_Problem_. Copy out the records from their first line through the line containing "100 / Invoiced Amount</span></span>", including both ends, and omit the pictures from your answer.

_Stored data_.
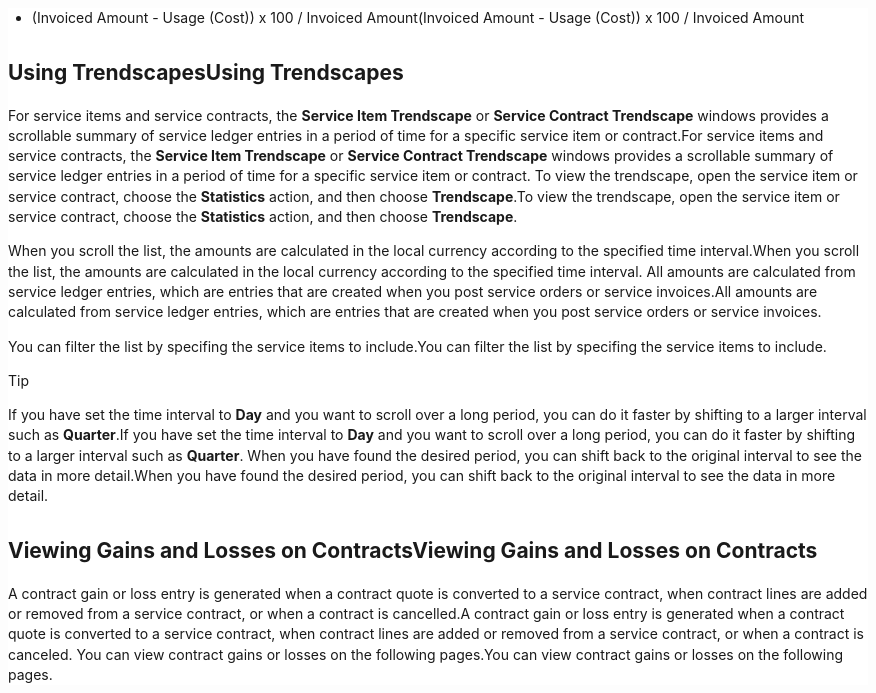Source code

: * <span data-ttu-id="a2308-148">(Invoiced Amount - Usage (Cost)) x 100 / Invoiced Amount</span><span class="sxs-lookup"><span data-stu-id="a2308-148">(Invoiced Amount - Usage (Cost)) x 100 / Invoiced Amount</span></span>  

## <a name="using-trendscapes"></a><span data-ttu-id="a2308-149">Using Trendscapes</span><span class="sxs-lookup"><span data-stu-id="a2308-149">Using Trendscapes</span></span>
<span data-ttu-id="a2308-150">For service items and service contracts, the **Service Item Trendscape** or **Service Contract Trendscape** windows provides a scrollable summary of service ledger entries in a period of time for a specific service item or contract.</span><span class="sxs-lookup"><span data-stu-id="a2308-150">For service items and service contracts, the **Service Item Trendscape** or **Service Contract Trendscape** windows provides a scrollable summary of service ledger entries in a period of time for a specific service item or contract.</span></span> <span data-ttu-id="a2308-151">To view the trendscape, open the service item or service contract, choose the **Statistics** action, and then choose **Trendscape**.</span><span class="sxs-lookup"><span data-stu-id="a2308-151">To view the trendscape, open the service item or service contract, choose the **Statistics** action, and then choose **Trendscape**.</span></span>

<span data-ttu-id="a2308-152">When you scroll the list, the amounts are calculated in the local currency according to the specified time interval.</span><span class="sxs-lookup"><span data-stu-id="a2308-152">When you scroll the list, the amounts are calculated in the local currency according to the specified time interval.</span></span> <span data-ttu-id="a2308-153">All amounts are calculated from service ledger entries, which are entries that are created when you post service orders or service invoices.</span><span class="sxs-lookup"><span data-stu-id="a2308-153">All amounts are calculated from service ledger entries, which are entries that are created when you post service orders or service invoices.</span></span>

<span data-ttu-id="a2308-154">You can filter the list by specifing the service items to include.</span><span class="sxs-lookup"><span data-stu-id="a2308-154">You can filter the list by specifing the service items to include.</span></span>  

> [!Tip]  
>  <span data-ttu-id="a2308-155">If you have set the time interval to **Day** and you want to scroll over a long period, you can do it faster by shifting to a larger interval such as **Quarter**.</span><span class="sxs-lookup"><span data-stu-id="a2308-155">If you have set the time interval to **Day** and you want to scroll over a long period, you can do it faster by shifting to a larger interval such as **Quarter**.</span></span> <span data-ttu-id="a2308-156">When you have found the desired period, you can shift back to the original interval to see the data in more detail.</span><span class="sxs-lookup"><span data-stu-id="a2308-156">When you have found the desired period, you can shift back to the original interval to see the data in more detail.</span></span>   

## <a name="viewing-gains-and-losses-on-contracts"></a><span data-ttu-id="a2308-157">Viewing Gains and Losses on Contracts</span><span class="sxs-lookup"><span data-stu-id="a2308-157">Viewing Gains and Losses on Contracts</span></span>  
<span data-ttu-id="a2308-158">A contract gain or loss entry is generated when a contract quote is converted to a service contract, when contract lines are added or removed from a service contract, or when a contract is cancelled.</span><span class="sxs-lookup"><span data-stu-id="a2308-158">A contract gain or loss entry is generated when a contract quote is converted to a service contract, when contract lines are added or removed from a service contract, or when a contract is canceled.</span></span> <span data-ttu-id="a2308-159">You can view contract gains or losses on the following pages.</span><span class="sxs-lookup"><span data-stu-id="a2308-159">You can view contract gains or losses on the following pages.</span></span>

_Answer below_.
Source code

: * <span data-ttu-id="a2308-148">(Invoiced Amount - Usage (Cost)) x 100 / Invoiced Amount</span><span class="sxs-lookup"><span data-stu-id="a2308-148">(Invoiced Amount - Usage (Cost)) x 100 / Invoiced Amount</span></span>  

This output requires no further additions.